• **Supplied text**
========
IJCAI-93 and Powers(73)

[From Oded Maler (930908) 1230 - ET]

I was last week at IJCAI - the biggest AI conference. Some of my
impressions are orthogonal the CSG-list interests. The main impression
is, however that the AI community has already abandonned any aspiration
for modeling the mind, and is dedicated to various sorts of software
engineering and its corresponding theories (logic, complexity, etc.)
Whenever some issue related to human (and not machine) psychology
was raised, I felt the effect of my 2 year partial exposure to PCT. Thanks.

There was a panel on active vision, where two extreme approaches
have been introduced: to "traditional" reconstructionist approach
(a-la Marr) where Vision's role is to give a general-purpose black
box that translate pixles into predicates, and the "purposive vision"
approach, emphasizing the role of vision within the perception
action loops, without invoking explicit "representation" (proponents
of the latter cite Gibson, and Brooks's approach is also consistent
with this approach). Clearly this topic could benefit from PCT.
There was an anecdote, communicated by Y. Alloimonos (one of the
major proponents of active vision) and attributed to Arbib:
A woman had a severe damage in its visual cortex. When asked by the
doctor: "which of my two hands is closer to you" she couldn't respond.
However, when she was told to reach for the nearest hand, she could
do it. This should be a "clue" that a lot of object-recognition
and vision-guided action evolved long before linguistic capabilities.
(Of course there's a bug there - how could she interpret the verbal
input). Anyway, I'm just reporting.

Finally, I have confession to make: I have not yet read BCP, the
main reason is that it is not as popular in Europe as it is in
the US :slight_smile: If some of the American participants has an access to
a copy which he can buy, I will be happy to reimburse the expenses.

···

--

Oded Maler, VERIMAG, Miniparc ZIRST, 38330 Montbonnot, France
Phone: 76909635 Fax: 76413620 e-mail: Oded.Maler@imag.fr

[ From Ray Allis 930908.1030 PDT ]
(Oded.Maler@imag.fr Wed Sep 8 03:57:57 1993)
========
• **Activity 1**
In the IJCAI-93 post, who communicated the anecdote about the woman with damage to her visual cortex?
• **Activity 2**
Retype the stretch of the IJCAI-93 post from "There was an" through "before linguistic capabilities.".
The data that come next are separate material and are not part of the IJCAI-93 post.

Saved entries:
========
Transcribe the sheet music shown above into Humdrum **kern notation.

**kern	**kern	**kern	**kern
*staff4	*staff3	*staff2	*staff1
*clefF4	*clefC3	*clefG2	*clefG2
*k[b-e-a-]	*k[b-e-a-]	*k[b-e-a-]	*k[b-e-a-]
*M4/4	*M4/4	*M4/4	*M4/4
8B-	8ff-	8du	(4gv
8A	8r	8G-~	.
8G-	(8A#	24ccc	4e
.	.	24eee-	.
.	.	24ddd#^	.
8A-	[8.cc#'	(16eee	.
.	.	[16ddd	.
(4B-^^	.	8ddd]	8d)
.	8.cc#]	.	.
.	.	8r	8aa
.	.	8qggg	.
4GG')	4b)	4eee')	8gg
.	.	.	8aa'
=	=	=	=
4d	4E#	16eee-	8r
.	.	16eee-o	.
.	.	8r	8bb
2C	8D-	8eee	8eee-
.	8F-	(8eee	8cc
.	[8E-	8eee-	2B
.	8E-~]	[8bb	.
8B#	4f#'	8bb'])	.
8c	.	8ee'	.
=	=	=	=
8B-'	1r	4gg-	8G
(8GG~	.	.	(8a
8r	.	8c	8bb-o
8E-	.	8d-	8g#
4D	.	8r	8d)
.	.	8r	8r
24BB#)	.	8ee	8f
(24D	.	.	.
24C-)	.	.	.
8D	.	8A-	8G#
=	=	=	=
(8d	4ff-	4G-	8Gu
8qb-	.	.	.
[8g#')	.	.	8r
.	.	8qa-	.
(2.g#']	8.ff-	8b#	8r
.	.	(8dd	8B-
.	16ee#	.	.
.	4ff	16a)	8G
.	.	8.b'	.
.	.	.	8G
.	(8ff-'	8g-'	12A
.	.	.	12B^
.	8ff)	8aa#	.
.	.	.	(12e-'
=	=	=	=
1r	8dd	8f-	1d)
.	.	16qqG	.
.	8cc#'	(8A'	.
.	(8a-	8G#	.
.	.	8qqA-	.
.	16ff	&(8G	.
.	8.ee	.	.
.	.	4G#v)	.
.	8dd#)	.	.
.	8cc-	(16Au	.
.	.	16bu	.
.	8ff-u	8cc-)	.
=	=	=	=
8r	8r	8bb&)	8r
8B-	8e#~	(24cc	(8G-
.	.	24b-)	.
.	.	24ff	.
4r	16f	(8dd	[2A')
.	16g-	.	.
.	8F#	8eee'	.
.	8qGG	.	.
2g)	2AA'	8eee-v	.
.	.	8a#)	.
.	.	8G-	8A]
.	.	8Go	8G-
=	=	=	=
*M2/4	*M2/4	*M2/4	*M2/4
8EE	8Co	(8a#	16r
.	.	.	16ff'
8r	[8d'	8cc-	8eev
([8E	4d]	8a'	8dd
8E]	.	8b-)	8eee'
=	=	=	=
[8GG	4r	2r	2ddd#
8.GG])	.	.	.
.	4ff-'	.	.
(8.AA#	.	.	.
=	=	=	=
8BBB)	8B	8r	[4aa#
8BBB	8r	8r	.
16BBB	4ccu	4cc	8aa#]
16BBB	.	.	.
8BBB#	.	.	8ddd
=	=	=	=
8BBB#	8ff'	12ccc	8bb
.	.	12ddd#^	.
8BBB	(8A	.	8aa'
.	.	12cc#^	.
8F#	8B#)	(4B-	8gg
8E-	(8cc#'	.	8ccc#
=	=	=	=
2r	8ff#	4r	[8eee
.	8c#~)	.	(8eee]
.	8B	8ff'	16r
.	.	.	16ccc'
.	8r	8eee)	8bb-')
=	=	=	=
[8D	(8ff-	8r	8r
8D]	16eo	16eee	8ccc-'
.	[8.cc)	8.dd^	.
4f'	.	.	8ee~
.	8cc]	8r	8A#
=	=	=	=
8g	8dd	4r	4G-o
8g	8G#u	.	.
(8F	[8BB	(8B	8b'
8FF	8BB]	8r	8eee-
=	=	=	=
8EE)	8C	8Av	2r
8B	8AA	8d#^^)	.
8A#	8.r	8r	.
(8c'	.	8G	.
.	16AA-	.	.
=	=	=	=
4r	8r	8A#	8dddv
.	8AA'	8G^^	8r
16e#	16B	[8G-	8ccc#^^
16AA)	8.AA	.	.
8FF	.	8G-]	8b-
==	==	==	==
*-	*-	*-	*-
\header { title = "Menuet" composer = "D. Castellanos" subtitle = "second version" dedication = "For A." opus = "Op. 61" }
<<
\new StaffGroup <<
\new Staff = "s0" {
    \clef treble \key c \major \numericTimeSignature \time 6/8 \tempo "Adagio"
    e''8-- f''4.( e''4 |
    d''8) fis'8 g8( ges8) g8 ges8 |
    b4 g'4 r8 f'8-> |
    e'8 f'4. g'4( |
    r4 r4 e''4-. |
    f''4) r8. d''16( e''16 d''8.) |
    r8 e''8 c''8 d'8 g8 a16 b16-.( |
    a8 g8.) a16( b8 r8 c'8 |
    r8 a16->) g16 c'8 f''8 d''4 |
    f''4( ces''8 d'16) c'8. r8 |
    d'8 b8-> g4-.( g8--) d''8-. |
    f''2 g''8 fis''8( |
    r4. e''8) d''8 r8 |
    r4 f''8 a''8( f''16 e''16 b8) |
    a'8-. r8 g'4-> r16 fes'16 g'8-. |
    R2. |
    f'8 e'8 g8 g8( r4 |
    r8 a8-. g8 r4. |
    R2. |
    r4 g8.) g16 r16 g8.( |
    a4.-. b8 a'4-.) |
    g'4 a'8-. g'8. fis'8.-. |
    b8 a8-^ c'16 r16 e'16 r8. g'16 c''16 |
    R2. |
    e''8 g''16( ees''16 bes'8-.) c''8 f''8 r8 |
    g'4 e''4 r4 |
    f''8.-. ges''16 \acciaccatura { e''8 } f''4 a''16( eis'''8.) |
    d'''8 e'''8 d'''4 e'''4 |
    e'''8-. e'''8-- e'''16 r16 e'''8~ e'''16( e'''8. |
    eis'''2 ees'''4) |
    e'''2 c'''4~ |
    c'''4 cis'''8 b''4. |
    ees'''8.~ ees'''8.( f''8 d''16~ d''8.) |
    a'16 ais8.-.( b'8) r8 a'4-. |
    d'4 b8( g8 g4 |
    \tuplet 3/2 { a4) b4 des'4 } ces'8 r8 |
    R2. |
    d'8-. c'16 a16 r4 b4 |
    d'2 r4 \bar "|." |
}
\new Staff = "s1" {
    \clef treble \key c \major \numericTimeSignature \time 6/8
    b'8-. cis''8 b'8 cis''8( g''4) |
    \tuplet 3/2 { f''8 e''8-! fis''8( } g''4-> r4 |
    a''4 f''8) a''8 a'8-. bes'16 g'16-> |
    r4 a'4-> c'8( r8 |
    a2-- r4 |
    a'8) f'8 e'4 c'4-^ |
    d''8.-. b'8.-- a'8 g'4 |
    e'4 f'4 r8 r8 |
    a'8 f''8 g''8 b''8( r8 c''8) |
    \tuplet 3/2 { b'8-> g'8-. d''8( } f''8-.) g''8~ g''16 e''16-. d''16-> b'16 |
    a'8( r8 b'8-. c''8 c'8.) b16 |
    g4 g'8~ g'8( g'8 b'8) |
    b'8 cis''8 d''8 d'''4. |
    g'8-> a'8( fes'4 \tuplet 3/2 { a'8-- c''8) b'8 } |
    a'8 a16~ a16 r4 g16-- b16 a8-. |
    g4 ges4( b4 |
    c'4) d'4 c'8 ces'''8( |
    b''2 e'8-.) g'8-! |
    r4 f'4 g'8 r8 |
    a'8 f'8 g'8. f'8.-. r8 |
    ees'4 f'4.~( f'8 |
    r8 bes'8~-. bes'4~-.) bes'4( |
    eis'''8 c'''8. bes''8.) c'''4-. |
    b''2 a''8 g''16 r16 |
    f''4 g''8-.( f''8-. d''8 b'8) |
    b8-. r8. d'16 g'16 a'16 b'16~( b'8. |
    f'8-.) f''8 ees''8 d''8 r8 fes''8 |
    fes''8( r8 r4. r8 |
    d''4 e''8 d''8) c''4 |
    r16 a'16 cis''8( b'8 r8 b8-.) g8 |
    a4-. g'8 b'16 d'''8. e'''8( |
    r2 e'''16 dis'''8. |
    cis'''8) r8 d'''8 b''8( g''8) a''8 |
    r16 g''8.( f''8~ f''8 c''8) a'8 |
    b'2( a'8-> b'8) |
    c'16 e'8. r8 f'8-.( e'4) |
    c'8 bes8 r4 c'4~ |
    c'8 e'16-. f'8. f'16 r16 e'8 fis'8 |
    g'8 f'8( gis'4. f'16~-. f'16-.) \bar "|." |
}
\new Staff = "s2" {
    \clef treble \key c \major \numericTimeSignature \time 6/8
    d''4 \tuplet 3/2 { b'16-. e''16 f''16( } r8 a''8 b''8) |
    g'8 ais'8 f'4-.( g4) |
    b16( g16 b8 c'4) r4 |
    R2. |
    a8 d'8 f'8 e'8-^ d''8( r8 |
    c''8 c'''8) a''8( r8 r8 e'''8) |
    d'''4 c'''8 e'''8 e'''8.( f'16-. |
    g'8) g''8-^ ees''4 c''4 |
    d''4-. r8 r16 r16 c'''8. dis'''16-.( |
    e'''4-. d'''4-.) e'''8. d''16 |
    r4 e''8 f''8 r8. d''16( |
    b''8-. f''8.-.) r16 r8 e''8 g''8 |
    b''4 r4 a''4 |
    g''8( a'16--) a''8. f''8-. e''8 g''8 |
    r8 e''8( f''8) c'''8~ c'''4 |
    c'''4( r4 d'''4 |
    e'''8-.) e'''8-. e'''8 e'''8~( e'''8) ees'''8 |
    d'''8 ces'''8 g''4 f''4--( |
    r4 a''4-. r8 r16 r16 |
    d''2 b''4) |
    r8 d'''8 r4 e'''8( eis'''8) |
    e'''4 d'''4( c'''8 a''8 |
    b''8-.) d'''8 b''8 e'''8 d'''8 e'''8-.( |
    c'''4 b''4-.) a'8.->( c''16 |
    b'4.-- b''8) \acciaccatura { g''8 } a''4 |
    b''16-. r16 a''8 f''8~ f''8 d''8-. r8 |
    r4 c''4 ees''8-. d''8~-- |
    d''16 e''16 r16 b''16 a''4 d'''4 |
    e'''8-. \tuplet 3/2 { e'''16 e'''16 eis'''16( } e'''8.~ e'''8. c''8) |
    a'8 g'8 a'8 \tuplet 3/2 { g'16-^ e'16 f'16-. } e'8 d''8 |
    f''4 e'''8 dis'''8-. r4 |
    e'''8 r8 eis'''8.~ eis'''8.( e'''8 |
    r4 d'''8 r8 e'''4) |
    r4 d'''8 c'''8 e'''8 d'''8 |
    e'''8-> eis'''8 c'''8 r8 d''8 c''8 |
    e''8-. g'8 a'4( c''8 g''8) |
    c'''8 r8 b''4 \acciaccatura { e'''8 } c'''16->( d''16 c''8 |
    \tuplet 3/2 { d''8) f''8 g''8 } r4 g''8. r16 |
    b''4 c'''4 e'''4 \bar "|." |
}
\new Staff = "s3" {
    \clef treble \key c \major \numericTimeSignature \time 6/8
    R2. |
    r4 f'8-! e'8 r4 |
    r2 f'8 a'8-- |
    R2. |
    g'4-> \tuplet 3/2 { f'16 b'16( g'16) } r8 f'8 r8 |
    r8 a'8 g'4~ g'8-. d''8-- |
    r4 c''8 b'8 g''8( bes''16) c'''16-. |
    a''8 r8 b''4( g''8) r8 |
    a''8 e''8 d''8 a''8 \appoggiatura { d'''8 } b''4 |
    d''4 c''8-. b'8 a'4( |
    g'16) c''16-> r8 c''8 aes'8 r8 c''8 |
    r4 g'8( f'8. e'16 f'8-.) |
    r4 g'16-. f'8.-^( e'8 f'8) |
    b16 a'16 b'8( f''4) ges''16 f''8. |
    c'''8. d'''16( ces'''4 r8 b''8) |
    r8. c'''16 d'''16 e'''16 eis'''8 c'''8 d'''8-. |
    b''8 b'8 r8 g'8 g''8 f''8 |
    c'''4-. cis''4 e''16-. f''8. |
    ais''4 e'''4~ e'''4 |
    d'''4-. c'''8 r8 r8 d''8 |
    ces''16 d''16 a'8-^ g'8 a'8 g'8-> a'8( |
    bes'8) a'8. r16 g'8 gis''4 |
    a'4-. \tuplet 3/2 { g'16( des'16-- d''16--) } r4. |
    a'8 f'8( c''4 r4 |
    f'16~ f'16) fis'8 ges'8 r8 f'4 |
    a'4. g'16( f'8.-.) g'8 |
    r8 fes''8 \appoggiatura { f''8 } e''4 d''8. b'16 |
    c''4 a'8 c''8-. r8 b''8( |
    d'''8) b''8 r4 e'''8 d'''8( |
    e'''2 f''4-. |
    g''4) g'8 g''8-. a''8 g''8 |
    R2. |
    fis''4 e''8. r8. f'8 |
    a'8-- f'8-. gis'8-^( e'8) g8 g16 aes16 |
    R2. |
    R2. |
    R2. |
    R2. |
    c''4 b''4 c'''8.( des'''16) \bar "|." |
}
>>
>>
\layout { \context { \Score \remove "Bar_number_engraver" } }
========
• **Written answer 1**
Y. Alloimonos

• **Written answer 2**
There was an anecdote, communicated by Y. Alloimonos (one of the
major proponents of active vision) and attributed to Arbib:
A woman had a severe damage in its visual cortex. When asked by the
doctor: "which of my two hands is closer to you" she couldn't respond.
However, when she was told to reach for the nearest hand, she could
do it. This should be a "clue" that a lot of object-recognition
and vision-guided action evolved long before linguistic capabilities.